What to work on:
(a) List the difficulties the artist interview names as the ones the artist first ran into when working with models.
(b) Write the next part of the artist interview, picking up after its final answer.

Extract provided:
+ + +
Your use of color is astounding. So many different hues coalesce together into single amazing pieces. What are your thought processes when combining colors?
Sometimes I like to take risks when I create color palettes, but I have a basic set that I know always go together. I use a lot of blues, whites, and a set of pastel colors. These are my go to colors. Lately I have been pushing the boundaries even further, trying to see how many colors I can put into one canvas without it turning brown. If you go to my solo exhibition, Process, at USI I’ve got a couple of paintings that use all the colors and they have not turned and have remained pure. Here is a facebook link to the event:
You like to use psychedelic patterns in large compositions that are often mesmerizing. What criteria do you use to choose colors and designs in these?
I usually start with visually pulling some color palettes together in my mind, then I start pulling bottles of paint together. Blue is always an easy way to go and there are so many different shades and hues of it. They come premixed in different paint tubes, and that’s just kind of a nice way to say “Hey, add some blue!” It almost has every different kind of color in a blue. You can see different colors coming through and that will tie it in with other colors
You sometimes use models in your work. Is it a challenge combining models with other imagery?
Yes, it is. I feel like I’ve stumbled upon most of the model shoots as compared to intentional shots with self-portraiture. I started hanging out with models and photographers and I will be in situations where someone is like “Hey there, here is a professional model, you have your camera…might as well take some pictures while you are here!”. When I first started using models I had a challenge of people not showing up, not being committed, and not knowing what kind of vision to create to make us both happy. So I switched to self-portraiture for a long time. For me that was very empowering because I had to wait until I had a concept, feel really inspired, and know exactly what I was going to shoot before I shot it. That was one problem I continue to have with models. They are available, I have my camera, but I don’t always have my concept.
I have seen you model for other photographers. Do you sometimes model in your own work?
Yes! I started out when I was 15 or 16. It also gave me an easy access to shoot whenever I wanted to and time to experiment without the pressure of another person waiting, to see if this idea is going work or not.
+ + +
Data listing:
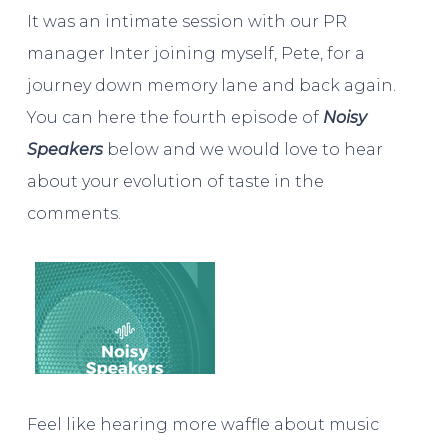
It was an intimate session with our PR
manager Inter joining myself, Pete, for a
journey down memory lane and back again.
You can here the fourth episode of
Noisy
Speakers
below and we would love to hear
about your evolution of taste in the
comments.
Feel like hearing more waffle about music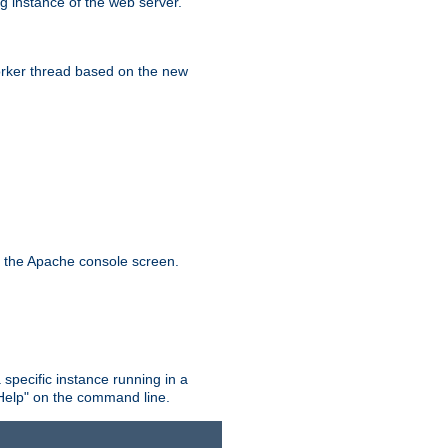
g instance of the web server.
worker thread based on the new
n the Apache console screen.
 specific instance running in a
Help" on the command line.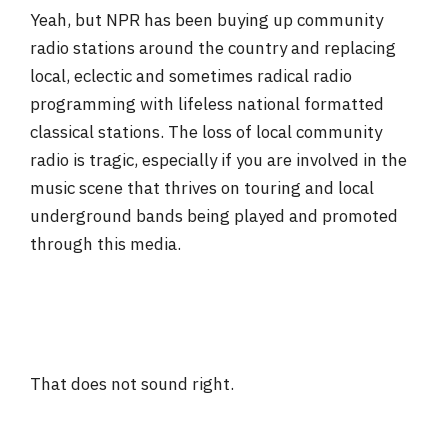
Yeah, but NPR has been buying up community
radio stations around the country and replacing
local, eclectic and sometimes radical radio
programming with lifeless national formatted
classical stations. The loss of local community
radio is tragic, especially if you are involved in the
music scene that thrives on touring and local
underground bands being played and promoted
through this media.
That does not sound right.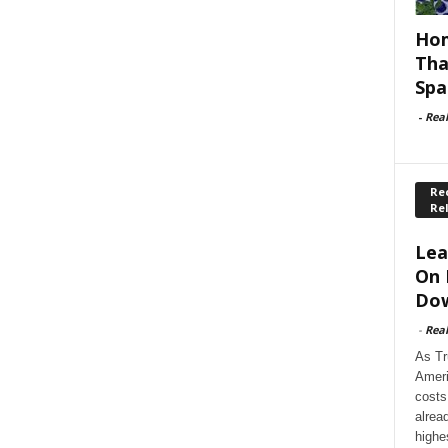
Hom
Tha
Spa
-
Rea
Rec
Re
Lea
On 
Dow
-
Rea
As Tr
Ameri
costs
alrea
highe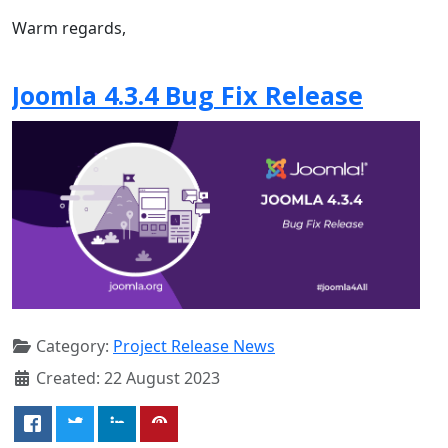
Warm regards,
Joomla 4.3.4 Bug Fix Release
Category:
Project Release News
Created: 22 August 2023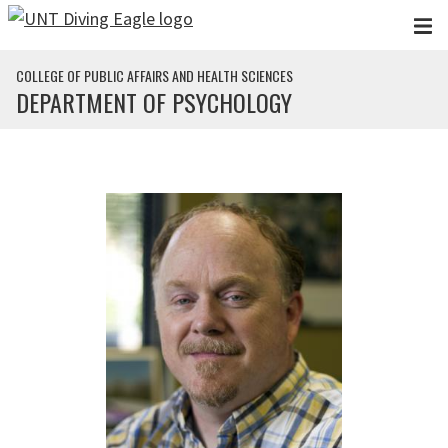
Skip to main content
COLLEGE OF PUBLIC AFFAIRS AND HEALTH SCIENCES
DEPARTMENT OF PSYCHOLOGY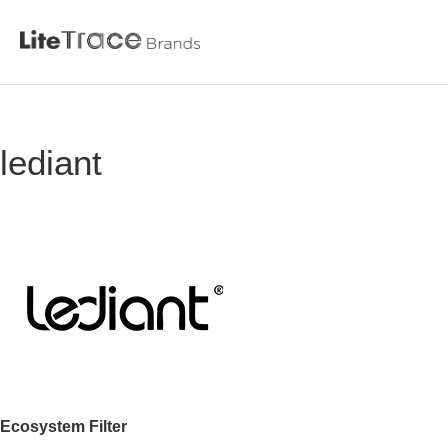
Litetrace
lediant
Skip
to
content
Ecosystem Filter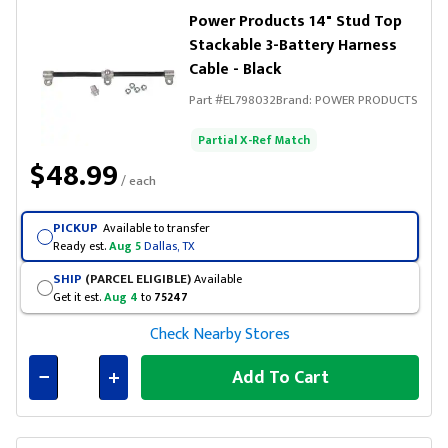
Power Products 14" Stud Top
Stackable 3-Battery Harness
Cable - Black
Part #
EL798032
Brand:
POWER PRODUCTS
Partial X-Ref Match
$48.99
/ each
PICKUP
Available to transfer
Ready est.
Aug 5
Dallas, TX
SHIP
(PARCEL ELIGIBLE)
Available
Get it est.
Aug 4
to
75247
Check Nearby Stores
Add To Cart
Connected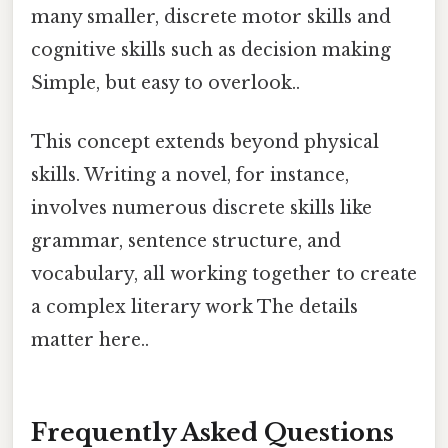
many smaller, discrete motor skills and
cognitive skills such as decision making
Simple, but easy to overlook..
This concept extends beyond physical
skills. Writing a novel, for instance,
involves numerous discrete skills like
grammar, sentence structure, and
vocabulary, all working together to create
a complex literary work The details
matter here..
Frequently Asked Questions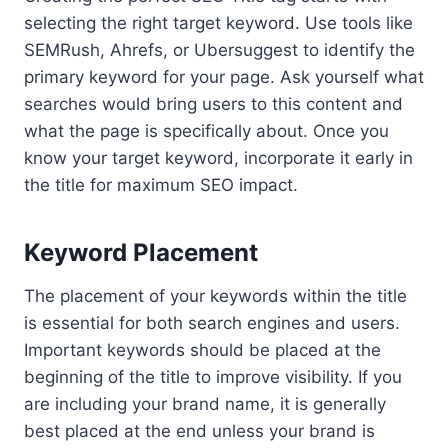
selecting the right target keyword. Use tools like
SEMRush, Ahrefs, or Ubersuggest to identify the
primary keyword for your page. Ask yourself what
searches would bring users to this content and
what the page is specifically about. Once you
know your target keyword, incorporate it early in
the title for maximum SEO impact.
Keyword Placement
The placement of your keywords within the title
is essential for both search engines and users.
Important keywords should be placed at the
beginning of the title to improve visibility. If you
are including your brand name, it is generally
best placed at the end unless your brand is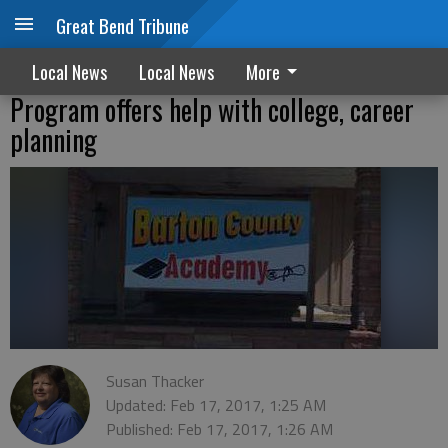
Great Bend Tribune
Local News
Local News
More
Program offers help with college, career
planning
Susan Thacker
Updated: Feb 17, 2017, 1:25 AM
Published: Feb 17, 2017, 1:26 AM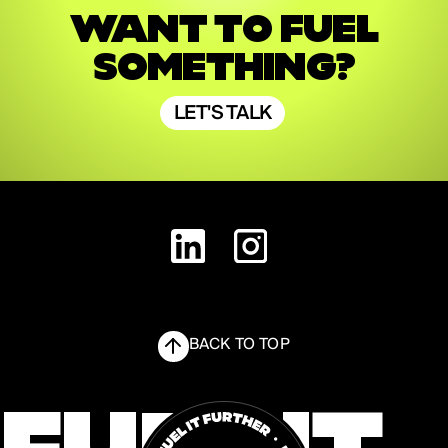
WANT TO FUEL
SOMETHING?
LET'S TALK
LET'S TALK
BACK TO TOP
FUEL IT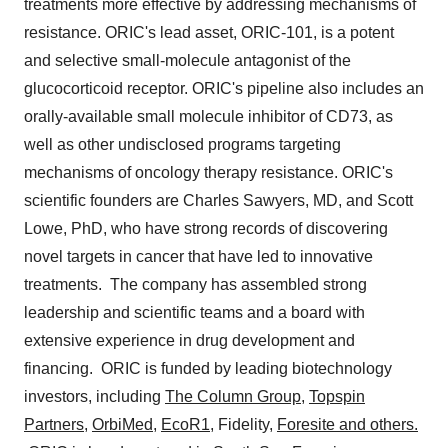
treatments more effective by addressing mechanisms of
resistance. ORIC's lead asset, ORIC-101, is a potent
and selective small-molecule antagonist of the
glucocorticoid receptor. ORIC's pipeline also includes an
orally-available small molecule inhibitor of CD73, as
well as other undisclosed programs targeting
mechanisms of oncology therapy resistance. ORIC's
scientific founders are
Charles Sawyers
, MD, and
Scott
Lowe
, PhD, who have strong records of discovering
novel targets in cancer that have led to innovative
treatments. The company has assembled strong
leadership and scientific teams and a board with
extensive experience in drug development and
financing. ORIC is funded by leading biotechnology
investors, including
The Column Group
,
Topspin
Partners
,
OrbiMed
,
EcoR1
, Fidelity,
Foresite and others.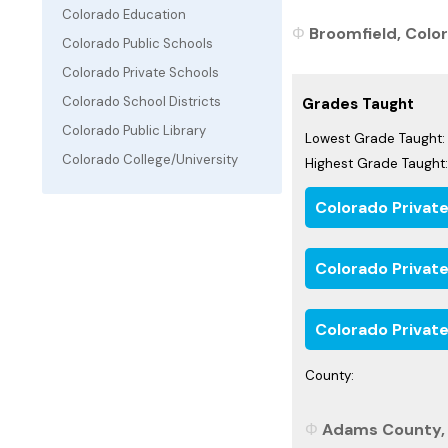
Colorado Education
Broomfield, Color
Colorado Public Schools
Colorado Private Schools
Colorado School Districts
Grades Taught
Colorado Public Library
Lowest Grade Taught:
Colorado College/University
Highest Grade Taught:
Colorado Privat
Colorado Privat
Colorado Private
County:
Adams County, 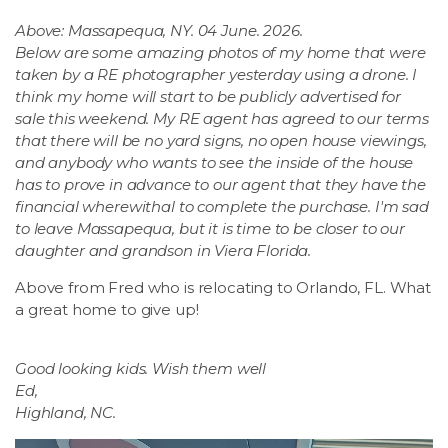
Above: Massapequa, NY. 04 June. 2026.
Below are some amazing photos of my home that were
taken by a RE photographer yesterday using a drone. I
think my home will start to be publicly advertised for
sale this weekend. My RE agent has agreed to our terms
that there will be no yard signs, no open house viewings,
and anybody who wants to see the inside of the house
has to prove in advance to our agent that they have the
financial wherewithal to complete the purchase. I'm sad
to leave Massapequa, but it is time to be closer to our
daughter and grandson in Viera Florida.
Above from Fred who is relocating to Orlando, FL. What
a great home to give up!
Good looking kids. Wish them well
Ed,
Highland, NC.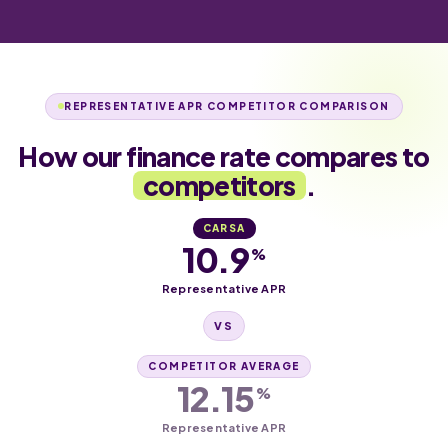
REPRESENTATIVE APR COMPETITOR COMPARISON
How our finance rate compares to
competitors
.
CARSA
10.9
%
Representative APR
VS
COMPETITOR AVERAGE
12.15
%
Representative APR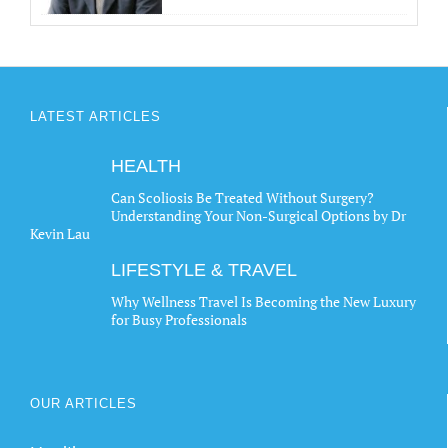
LATEST ARTICLES
HEALTH
Can Scoliosis Be Treated Without Surgery?
Understanding Your Non-Surgical Options by Dr
Kevin Lau
LIFESTYLE & TRAVEL
Why Wellness Travel Is Becoming the New Luxury
for Busy Professionals
OUR ARTICLES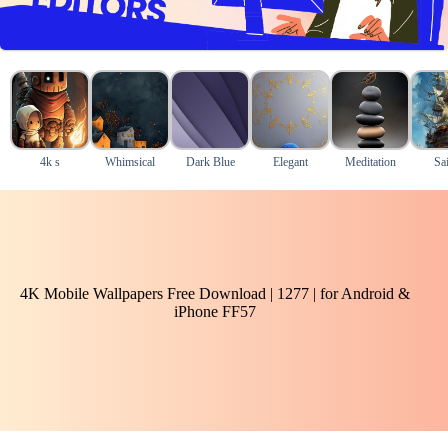
4k s
Whimsical
Dark Blue
Elegant
Meditation
Sai
4K Mobile Wallpapers Free Download | 1277 | for Android &
iPhone FF57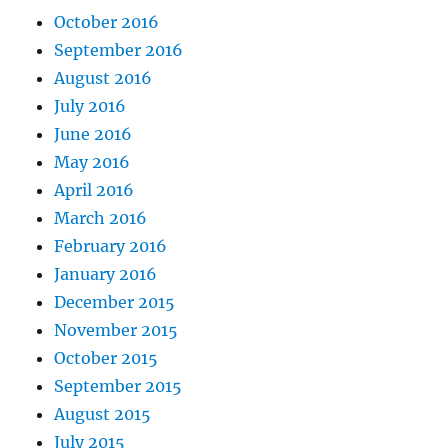
October 2016
September 2016
August 2016
July 2016
June 2016
May 2016
April 2016
March 2016
February 2016
January 2016
December 2015
November 2015
October 2015
September 2015
August 2015
July 2015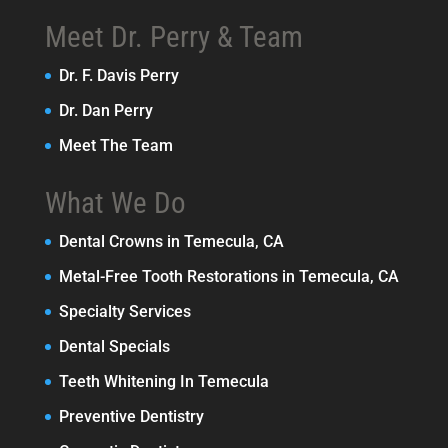
Meet Dr. Perry & Team
Dr. F. Davis Perry
Dr. Dan Perry
Meet The Team
What We Do
Dental Crowns in Temecula, CA
Metal-Free Tooth Restorations in Temecula, CA
Specialty Services
Dental Specials
Teeth Whitening In Temecula
Preventive Dentistry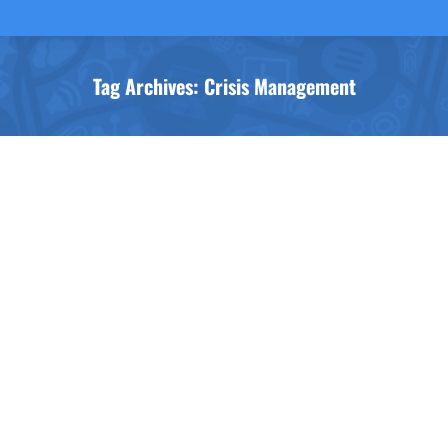
Tag Archives:
Crisis Management
You are here: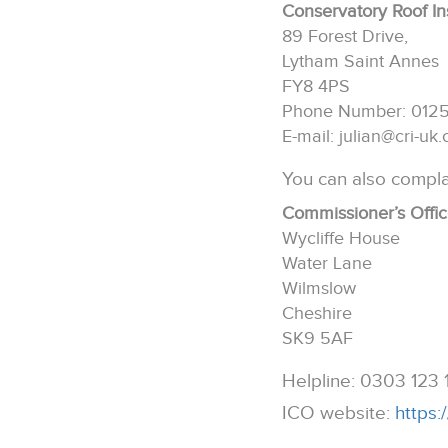
Conservatory Roof In
89 Forest Drive,
Lytham Saint Annes
FY8 4PS
Phone Number: 012
E-mail: julian@cri-uk
You can also compla
Commissioner’s Offi
Wycliffe House
Water Lane
Wilmslow
Cheshire
SK9 5AF
Helpline: 0303 123 
ICO website:
https: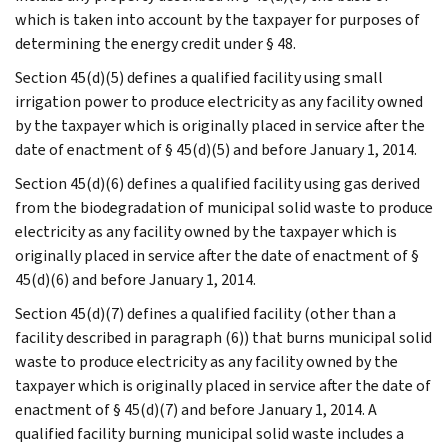
which is taken into account by the taxpayer for purposes of
determining the energy credit under § 48.
Section 45(d)(5) defines a qualified facility using small
irrigation power to produce electricity as any facility owned
by the taxpayer which is originally placed in service after the
date of enactment of § 45(d)(5) and before January 1, 2014.
Section 45(d)(6) defines a qualified facility using gas derived
from the biodegradation of municipal solid waste to produce
electricity as any facility owned by the taxpayer which is
originally placed in service after the date of enactment of §
45(d)(6) and before January 1, 2014.
Section 45(d)(7) defines a qualified facility (other than a
facility described in paragraph (6)) that burns municipal solid
waste to produce electricity as any facility owned by the
taxpayer which is originally placed in service after the date of
enactment of § 45(d)(7) and before January 1, 2014. A
qualified facility burning municipal solid waste includes a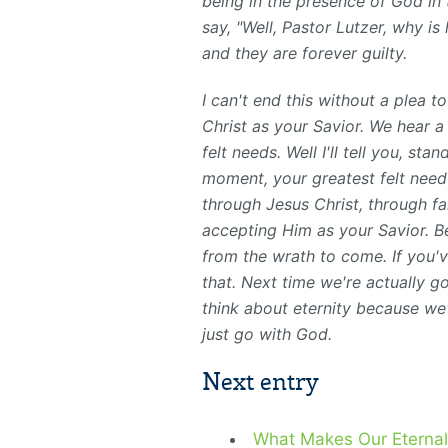
being in the presence of God in 
say, "Well, Pastor Lutzer, why is
and they are forever guilty.
I can't end this without a plea 
Christ as your Savior. We hear 
felt needs. Well I'll tell you, st
moment, your greatest felt need 
through Jesus Christ, through fa
accepting Him as your Savior. B
from the wrath to come. If you'v
that. Next time we're actually g
think about eternity because we'
just go with God.
Next entry
What Makes Our Eternal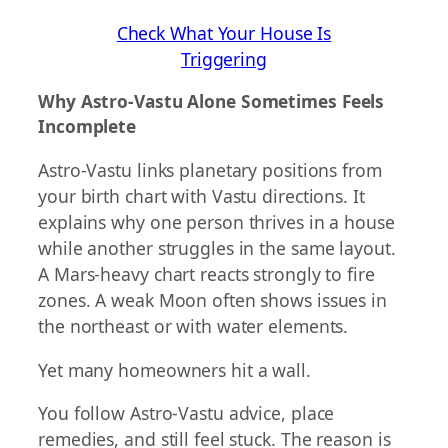
Check What Your House Is
Triggering
Why Astro-Vastu Alone Sometimes Feels
Incomplete
Astro-Vastu links planetary positions from
your birth chart with Vastu directions. It
explains why one person thrives in a house
while another struggles in the same layout.
A Mars-heavy chart reacts strongly to fire
zones. A weak Moon often shows issues in
the northeast or with water elements.
Yet many homeowners hit a wall.
You follow Astro-Vastu advice, place
remedies, and still feel stuck. The reason is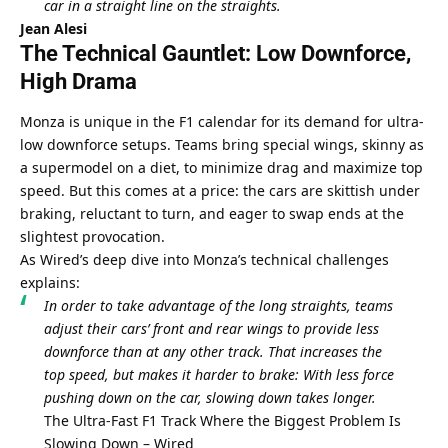
car in a straight line on the straights.
Jean Alesi
The Technical Gauntlet: Low Downforce, 
High Drama
Monza is unique in the F1 calendar for its demand for ultra-
low downforce setups. Teams bring special wings, skinny as 
a supermodel on a diet, to minimize drag and maximize top 
speed. But this comes at a price: the cars are skittish under 
braking, reluctant to turn, and eager to swap ends at the 
slightest provocation.
As Wired’s deep dive into Monza’s technical challenges 
explains:
In order to take advantage of the long straights, teams 
adjust their cars’ front and rear wings to provide less 
downforce than at any other track. That increases the 
top speed, but makes it harder to brake: With less force 
pushing down on the car, slowing down takes longer.
The Ultra-Fast F1 Track Where the Biggest Problem Is 
Slowing Down – Wired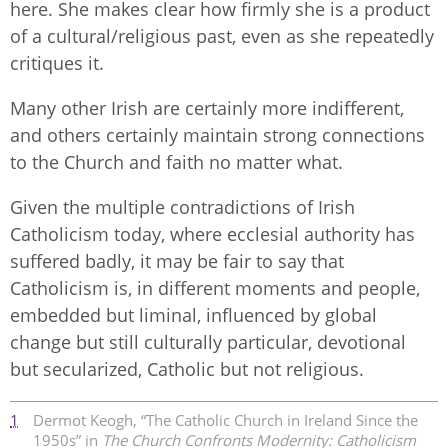
here. She makes clear how firmly she is a product
of a cultural/religious past, even as she repeatedly
critiques it.
Many other Irish are certainly more indifferent,
and others certainly maintain strong connections
to the Church and faith no matter what.
Given the multiple contradictions of Irish
Catholicism today, where ecclesial authority has
suffered badly, it may be fair to say that
Catholicism is, in different moments and people,
embedded but liminal, influenced by global
change but still culturally particular, devotional
but secularized, Catholic but not religious.
1
Dermot Keogh, “The Catholic Church in Ireland Since the
1950s” in
The Church Confronts Modernity: Catholicism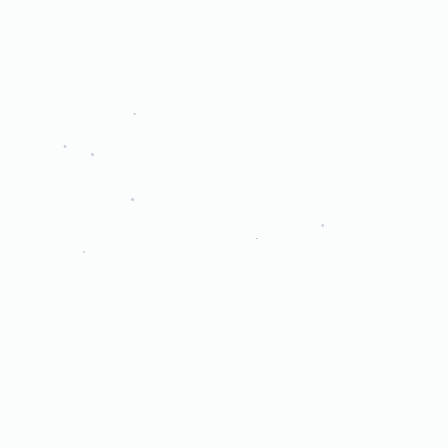
.
.
.
.
.
.
.
.
.
.
.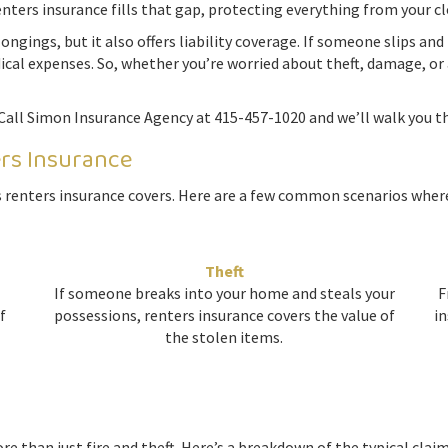
enters insurance fills that gap, protecting everything from your cl
ngings, but it also offers liability coverage. If someone slips and
ical expenses. So, whether you’re worried about theft, damage, or 
Call Simon Insurance Agency at 415-457-1020 and we’ll walk you th
ers Insurance
 renters insurance covers. Here are a few common scenarios where
Theft
If someone breaks into your home and steals your
F
f
possessions, renters insurance covers the value of
in
the stolen items.
e than just fire and theft. Here’s a breakdown of the typical clai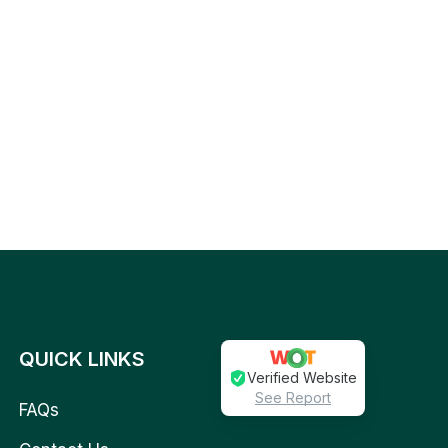
QUICK LINKS
Verified Website
See Report
FAQs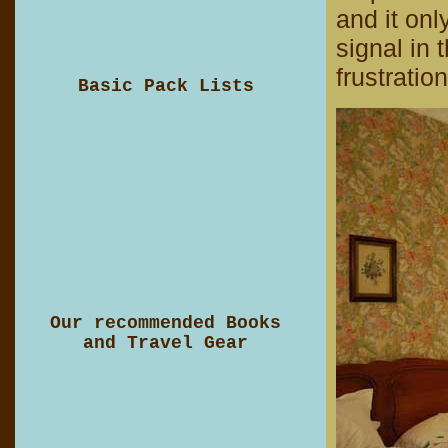
and it on
signal in 
frustration
Basic Pack Lists
Our recommended Books
and Travel Gear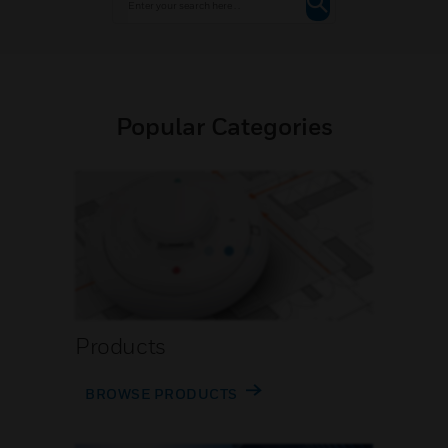
Popular Categories
Products
BROWSE PRODUCTS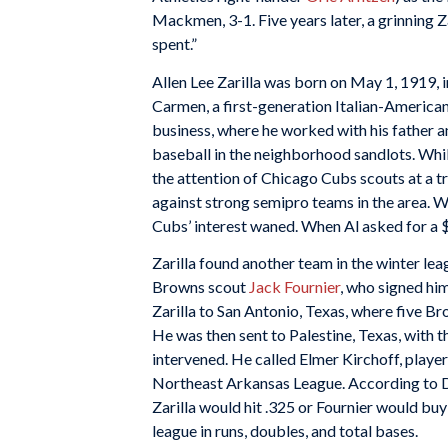
Mackmen, 3-1. Five years later, a grinning Z
spent.”
Allen Lee Zarilla was born on May 1, 1919, 
Carmen, a first-generation Italian-American,
business, where he worked with his father a
baseball in the neighborhood sandlots. While
the attention of Chicago Cubs scouts at a t
against strong semipro teams in the area. Whe
Cubs’ interest waned. When Al asked for a 
Zarilla found another team in the winter l
Browns scout
Jack Fournier
, who signed him
Zarilla to San Antonio, Texas, where five 
He was then sent to Palestine, Texas, with t
intervened. He called Elmer Kirchoff, playe
Northeast Arkansas League. According to 
Zarilla would hit .325 or Fournier would buy 
league in runs, doubles, and total bases.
+ + +
Solved tasks:
(a)
- People not showing up
- People not being committed
- Not knowing what kind of vision to create to make both of them happy

(b)
Images of nature seem to prevail in your work. Do you feel a special connection or kinship to nature?
Definitely. I feel like nature is my religion. When I am outside, being able to look up at the trees is when I feel most at peace. I’ll be able to look up and see how the trees interact with the sky and it is one of my most beautiful moments.
If you weren’t involved in art, what would you be doing?
I don’t know. I’ve been so blessed to have this year as a fellow, where I have to have my career as art. I’ve worked at the photography studio seven years, so I feel pretty immersed in art as a career potential but I have been trying to pull myself away from that and say “what I am going to do with the rest of my life if I don’t do art?” I would probably be in the medical field. I handle blood really well and I love helping people. Maybe be a nurse. Nurse Jenna (laughs).
Talk to me about your InfiniTrees blanket. Was it always your plan to print that on fabric?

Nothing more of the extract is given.